▸ **Work task**: Please swap "Регионы" for "Районы" throughout the text of the records below, keeping every other line unchanged and leaving the pictures out of your answer.

=-=-=-=-=

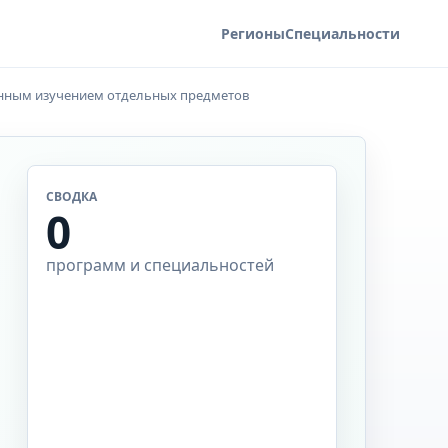
Регионы
Специальности
енным изучением отдельных предметов
СВОДКА
0
программ и специальностей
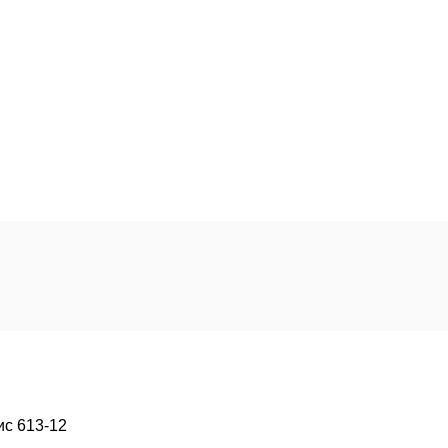
ис 613-12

=-=-=-=-=

▸ **Solution below**:
Районы
Специальности
енным изучением отдельных предметов
СВОДКА
0
программ и специальностей
ис 613-12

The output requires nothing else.